I’ve even had men who say (with much regret) that they made the biggest mistake of their lives by leaving the one person who loved them unconditionally and who understood them like no one else. And sometimes, it is too late to fix this because that wonderful woman decided not to wait forever and some other man could see very clearly what the husband missed all the time.
Of course, while some husbands feel different degrees of regret, some men do not. Some men will tell you that escaping their marital prison was the best thing they ever did. They will tell you that they were dying inside every day that they were desperately unhappy within their marriage or living for someone else. So what is the difference between the husband who is full of regret and the man who feels nothing? Some of this is the personality and makeup of the husband combined with the circumstances of future events that unfold. And you can’t control this. But a large part is also made up of their future interactions and perceptions of you, which you can certainly control.
How to act when trying to make your husband regret leaving you: I often hear of wives who hope to make their husband regret it. The first thing to understand is that you will often be more successful with this process if you understand that it will only take some time. Feeling genuine regret often takes perspective. And it takes time to get a genuine perspective. There is simply no way around that.
The next thing to understand is that regret fueled by pity or guilt is often not that genuine. It’s often the kind of regret that makes you want to stay away rather than the kind of regret that makes you want to go back. So while it may not be that difficult for you to make him feel guilty or compassionate, and then in turn feel some regret, this guy isn’t the kind you want because he’s more likely to make him want to stay away. , which is not your goal.

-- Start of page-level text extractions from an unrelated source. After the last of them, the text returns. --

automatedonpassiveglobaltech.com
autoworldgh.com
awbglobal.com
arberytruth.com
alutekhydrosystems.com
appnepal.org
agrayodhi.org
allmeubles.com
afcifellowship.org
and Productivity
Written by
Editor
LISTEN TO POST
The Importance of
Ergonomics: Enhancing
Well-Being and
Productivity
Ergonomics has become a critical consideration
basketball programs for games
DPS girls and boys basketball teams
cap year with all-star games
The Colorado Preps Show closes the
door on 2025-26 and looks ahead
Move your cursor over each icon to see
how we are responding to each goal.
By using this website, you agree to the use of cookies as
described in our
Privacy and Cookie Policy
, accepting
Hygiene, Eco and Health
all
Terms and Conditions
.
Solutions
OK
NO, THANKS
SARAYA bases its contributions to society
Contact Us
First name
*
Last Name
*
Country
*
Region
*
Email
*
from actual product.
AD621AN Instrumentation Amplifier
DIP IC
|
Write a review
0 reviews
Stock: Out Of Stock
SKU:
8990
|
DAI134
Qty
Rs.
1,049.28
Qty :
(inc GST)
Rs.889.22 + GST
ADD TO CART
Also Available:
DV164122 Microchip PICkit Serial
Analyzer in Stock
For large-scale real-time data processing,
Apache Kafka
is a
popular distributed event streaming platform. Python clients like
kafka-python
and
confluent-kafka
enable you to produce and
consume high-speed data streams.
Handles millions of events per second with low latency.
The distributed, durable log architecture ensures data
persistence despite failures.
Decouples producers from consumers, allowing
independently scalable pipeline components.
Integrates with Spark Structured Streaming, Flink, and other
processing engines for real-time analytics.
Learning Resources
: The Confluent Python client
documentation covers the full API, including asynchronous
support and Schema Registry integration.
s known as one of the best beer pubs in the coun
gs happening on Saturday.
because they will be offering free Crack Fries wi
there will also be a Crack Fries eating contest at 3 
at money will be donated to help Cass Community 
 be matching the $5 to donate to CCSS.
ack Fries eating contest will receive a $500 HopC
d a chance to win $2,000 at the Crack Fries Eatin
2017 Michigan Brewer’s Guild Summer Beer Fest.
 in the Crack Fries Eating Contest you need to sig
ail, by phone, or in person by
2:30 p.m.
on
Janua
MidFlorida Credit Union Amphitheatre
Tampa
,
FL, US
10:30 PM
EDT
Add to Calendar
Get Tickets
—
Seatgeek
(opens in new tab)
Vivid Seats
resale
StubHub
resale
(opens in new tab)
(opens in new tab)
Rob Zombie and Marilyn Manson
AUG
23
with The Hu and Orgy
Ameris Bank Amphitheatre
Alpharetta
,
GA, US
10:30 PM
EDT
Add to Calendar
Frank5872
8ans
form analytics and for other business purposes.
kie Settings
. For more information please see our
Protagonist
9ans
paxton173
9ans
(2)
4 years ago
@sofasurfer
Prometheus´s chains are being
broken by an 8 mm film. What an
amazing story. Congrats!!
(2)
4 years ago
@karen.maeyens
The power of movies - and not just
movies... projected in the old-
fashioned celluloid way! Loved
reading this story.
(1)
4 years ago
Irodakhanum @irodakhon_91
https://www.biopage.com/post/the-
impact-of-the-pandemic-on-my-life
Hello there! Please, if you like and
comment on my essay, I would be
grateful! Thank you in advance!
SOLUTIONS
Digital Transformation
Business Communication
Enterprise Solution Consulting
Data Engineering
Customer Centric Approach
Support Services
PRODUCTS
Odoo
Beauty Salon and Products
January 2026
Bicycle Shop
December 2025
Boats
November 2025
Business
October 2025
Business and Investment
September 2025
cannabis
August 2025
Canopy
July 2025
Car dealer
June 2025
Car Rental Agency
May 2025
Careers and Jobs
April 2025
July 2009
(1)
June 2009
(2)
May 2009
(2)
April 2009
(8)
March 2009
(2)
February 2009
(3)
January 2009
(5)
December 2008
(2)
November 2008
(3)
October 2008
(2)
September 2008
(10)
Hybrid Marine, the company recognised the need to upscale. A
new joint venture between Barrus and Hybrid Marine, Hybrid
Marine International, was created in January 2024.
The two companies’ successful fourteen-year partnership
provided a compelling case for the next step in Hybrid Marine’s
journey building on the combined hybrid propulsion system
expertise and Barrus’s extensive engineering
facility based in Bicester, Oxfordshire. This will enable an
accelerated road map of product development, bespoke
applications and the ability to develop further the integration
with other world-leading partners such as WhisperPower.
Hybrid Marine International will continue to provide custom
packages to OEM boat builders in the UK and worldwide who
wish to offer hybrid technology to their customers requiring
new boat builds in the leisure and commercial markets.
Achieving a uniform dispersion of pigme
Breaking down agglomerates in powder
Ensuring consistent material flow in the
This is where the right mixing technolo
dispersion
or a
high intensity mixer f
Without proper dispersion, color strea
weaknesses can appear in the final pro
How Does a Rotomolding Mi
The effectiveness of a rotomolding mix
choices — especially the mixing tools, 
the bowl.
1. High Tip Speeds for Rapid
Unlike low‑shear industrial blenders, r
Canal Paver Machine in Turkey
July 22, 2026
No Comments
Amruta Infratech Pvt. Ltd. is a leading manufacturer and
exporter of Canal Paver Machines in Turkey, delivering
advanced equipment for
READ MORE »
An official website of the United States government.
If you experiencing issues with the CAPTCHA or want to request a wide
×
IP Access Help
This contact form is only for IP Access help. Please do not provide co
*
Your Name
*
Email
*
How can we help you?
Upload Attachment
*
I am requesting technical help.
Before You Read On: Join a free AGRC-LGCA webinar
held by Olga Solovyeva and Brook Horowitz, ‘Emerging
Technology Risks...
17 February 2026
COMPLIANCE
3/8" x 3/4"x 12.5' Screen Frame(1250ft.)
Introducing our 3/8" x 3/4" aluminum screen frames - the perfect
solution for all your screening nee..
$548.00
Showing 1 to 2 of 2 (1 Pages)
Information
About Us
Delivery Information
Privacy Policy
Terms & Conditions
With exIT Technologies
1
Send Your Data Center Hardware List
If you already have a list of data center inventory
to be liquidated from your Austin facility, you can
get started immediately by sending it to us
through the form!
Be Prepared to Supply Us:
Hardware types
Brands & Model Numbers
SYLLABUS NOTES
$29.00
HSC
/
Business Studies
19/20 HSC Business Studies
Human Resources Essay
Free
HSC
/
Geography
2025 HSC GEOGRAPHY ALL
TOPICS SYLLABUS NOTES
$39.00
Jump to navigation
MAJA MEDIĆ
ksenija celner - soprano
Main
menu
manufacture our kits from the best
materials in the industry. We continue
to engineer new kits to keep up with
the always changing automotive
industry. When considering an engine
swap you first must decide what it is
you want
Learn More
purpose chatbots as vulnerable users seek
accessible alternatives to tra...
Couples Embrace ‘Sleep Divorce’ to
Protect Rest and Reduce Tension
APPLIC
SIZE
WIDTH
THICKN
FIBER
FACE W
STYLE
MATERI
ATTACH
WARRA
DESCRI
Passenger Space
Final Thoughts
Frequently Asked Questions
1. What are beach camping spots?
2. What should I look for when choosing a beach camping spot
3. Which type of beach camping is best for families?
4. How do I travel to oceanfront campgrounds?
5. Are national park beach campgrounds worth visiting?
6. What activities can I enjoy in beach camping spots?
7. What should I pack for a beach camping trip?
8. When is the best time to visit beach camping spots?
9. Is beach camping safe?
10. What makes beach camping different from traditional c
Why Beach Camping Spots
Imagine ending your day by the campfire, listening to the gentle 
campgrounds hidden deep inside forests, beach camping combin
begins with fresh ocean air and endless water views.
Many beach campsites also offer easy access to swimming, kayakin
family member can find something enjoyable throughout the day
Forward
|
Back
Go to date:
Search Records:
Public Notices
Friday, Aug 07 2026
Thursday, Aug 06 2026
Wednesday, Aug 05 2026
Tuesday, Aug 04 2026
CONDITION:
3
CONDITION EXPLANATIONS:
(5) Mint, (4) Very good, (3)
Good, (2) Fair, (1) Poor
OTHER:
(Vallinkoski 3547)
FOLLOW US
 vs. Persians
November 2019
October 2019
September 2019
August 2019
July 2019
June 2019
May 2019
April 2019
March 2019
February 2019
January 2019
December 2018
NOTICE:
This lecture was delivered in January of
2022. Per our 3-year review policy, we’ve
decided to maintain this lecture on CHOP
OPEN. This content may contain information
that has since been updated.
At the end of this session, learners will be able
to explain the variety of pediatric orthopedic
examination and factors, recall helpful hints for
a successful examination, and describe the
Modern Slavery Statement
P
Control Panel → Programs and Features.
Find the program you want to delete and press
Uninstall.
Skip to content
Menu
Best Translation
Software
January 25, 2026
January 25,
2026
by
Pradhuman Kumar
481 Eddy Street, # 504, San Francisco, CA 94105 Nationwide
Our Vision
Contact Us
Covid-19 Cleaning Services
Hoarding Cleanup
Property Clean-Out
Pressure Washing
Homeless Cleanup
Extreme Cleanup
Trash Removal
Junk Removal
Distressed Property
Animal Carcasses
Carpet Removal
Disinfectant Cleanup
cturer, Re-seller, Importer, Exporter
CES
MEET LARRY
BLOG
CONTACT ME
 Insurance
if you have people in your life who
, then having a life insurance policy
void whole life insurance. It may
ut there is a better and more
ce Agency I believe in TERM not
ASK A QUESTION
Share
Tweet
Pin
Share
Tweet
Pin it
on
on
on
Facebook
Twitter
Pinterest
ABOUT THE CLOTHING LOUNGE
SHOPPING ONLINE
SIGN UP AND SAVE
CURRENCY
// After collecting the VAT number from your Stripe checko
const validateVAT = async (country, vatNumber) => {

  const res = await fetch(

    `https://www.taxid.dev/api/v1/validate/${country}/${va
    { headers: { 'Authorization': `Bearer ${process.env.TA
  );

Instead, what you want is a genuine regret that comes from realizing you were wrong. You need to believe that your doubts about you or the relationship were wrong at the time or no longer exist today. So how do you inspire this kind of change? It shows you a woman who respects herself, who is caring but self-sufficient. You show him the genuine side of yourself that is easy to reach out and collaborate with. In other words, you don’t want him to see the married woman he always fought with or couldn’t make it work with.
Instead, you want him to see the woman he courted and never wanted to be without. I would understand if you have any questions about this process. After all, none of us have the ability to go back in time and pretend that our mistakes and misunderstandings never happened. But today is a new day. You can simply acknowledge those same mistakes and your new set of circumstances and start over, or you can try to pick up the pieces or rewrite the history of the past. My experience is that you will often get better results if you focus on the positives in the present because this allows your husband to want to spend more time with you without worrying that you will try to dig up the past or point out his misgivings. People are simply attracted to other people who make them feel better about themselves and their own situations.
So while you don’t have to pretend you’re happy that he left you, acting on this unhappiness by trying to elicit negative feelings that fuel regret will often only reinforce your decision to leave. Instead, you want to provide positive memories and experiences that make you question your decision to leave.